**WORK REQUEST**
Pick out each of the rows below that contains the string "care" and copy those rows in full. Uppercase and lowercase letters count as different.

Segment Open

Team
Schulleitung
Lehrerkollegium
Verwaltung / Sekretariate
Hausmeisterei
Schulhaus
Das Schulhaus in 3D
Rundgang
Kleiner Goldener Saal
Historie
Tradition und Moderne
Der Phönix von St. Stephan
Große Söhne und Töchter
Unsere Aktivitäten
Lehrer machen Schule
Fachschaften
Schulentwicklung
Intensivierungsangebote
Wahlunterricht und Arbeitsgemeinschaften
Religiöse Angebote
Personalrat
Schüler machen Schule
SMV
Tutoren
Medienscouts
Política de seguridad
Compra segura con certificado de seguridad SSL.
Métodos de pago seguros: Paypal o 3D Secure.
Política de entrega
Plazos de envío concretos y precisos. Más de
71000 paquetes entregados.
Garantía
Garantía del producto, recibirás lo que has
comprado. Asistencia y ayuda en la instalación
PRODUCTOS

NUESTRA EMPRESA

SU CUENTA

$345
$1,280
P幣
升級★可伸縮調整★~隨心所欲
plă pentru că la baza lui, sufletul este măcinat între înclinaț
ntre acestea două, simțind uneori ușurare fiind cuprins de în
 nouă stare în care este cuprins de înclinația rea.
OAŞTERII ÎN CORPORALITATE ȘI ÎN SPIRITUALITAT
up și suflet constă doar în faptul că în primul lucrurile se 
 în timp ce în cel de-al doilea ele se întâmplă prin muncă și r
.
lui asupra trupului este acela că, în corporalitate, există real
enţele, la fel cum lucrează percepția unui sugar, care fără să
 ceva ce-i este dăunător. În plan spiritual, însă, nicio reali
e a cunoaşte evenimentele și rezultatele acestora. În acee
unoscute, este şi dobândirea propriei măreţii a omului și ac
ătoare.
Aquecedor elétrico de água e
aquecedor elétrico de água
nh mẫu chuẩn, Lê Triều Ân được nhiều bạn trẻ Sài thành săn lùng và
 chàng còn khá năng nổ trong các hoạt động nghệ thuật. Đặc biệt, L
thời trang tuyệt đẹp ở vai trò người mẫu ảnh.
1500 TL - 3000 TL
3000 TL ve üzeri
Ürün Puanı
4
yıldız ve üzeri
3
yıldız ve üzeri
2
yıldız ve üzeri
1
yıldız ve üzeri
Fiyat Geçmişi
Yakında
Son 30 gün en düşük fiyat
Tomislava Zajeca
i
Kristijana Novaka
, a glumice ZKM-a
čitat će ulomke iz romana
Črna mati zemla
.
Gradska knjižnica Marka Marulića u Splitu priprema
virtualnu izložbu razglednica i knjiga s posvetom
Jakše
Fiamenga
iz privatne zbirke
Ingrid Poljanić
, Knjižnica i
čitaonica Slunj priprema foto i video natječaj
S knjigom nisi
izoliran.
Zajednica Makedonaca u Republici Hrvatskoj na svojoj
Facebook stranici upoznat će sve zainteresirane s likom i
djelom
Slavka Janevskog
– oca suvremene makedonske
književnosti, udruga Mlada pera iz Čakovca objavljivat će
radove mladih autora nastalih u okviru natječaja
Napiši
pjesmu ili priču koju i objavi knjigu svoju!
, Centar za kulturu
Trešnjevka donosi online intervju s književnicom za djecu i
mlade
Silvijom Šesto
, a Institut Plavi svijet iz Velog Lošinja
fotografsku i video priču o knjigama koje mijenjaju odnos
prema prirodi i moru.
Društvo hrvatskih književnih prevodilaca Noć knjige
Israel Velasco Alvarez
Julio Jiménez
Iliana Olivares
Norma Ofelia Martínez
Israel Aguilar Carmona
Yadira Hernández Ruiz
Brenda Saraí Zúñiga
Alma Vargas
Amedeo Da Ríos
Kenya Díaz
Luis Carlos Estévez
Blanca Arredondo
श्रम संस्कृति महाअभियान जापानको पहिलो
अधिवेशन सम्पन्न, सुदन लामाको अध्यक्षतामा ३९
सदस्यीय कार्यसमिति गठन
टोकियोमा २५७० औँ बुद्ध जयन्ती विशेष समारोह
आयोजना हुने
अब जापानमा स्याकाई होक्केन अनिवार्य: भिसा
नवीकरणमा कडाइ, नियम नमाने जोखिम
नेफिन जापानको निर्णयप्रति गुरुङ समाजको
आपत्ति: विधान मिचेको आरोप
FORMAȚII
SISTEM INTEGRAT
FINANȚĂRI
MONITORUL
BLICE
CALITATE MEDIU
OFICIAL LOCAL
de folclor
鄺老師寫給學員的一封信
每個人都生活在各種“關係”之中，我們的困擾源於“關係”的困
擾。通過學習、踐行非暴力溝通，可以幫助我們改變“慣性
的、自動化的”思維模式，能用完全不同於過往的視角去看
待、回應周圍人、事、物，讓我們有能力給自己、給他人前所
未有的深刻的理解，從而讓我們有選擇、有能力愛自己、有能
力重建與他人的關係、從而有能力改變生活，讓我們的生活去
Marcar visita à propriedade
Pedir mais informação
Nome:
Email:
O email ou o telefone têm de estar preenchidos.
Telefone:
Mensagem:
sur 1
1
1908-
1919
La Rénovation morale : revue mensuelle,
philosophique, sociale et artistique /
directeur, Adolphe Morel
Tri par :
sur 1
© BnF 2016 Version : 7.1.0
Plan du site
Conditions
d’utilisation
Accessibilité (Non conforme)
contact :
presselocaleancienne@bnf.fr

Segment Closed

**ANSWER FOR THE TASK**
 nouă stare în care este cuprins de înclinația rea.
enţele, la fel cum lucrează percepția unui sugar, care fără să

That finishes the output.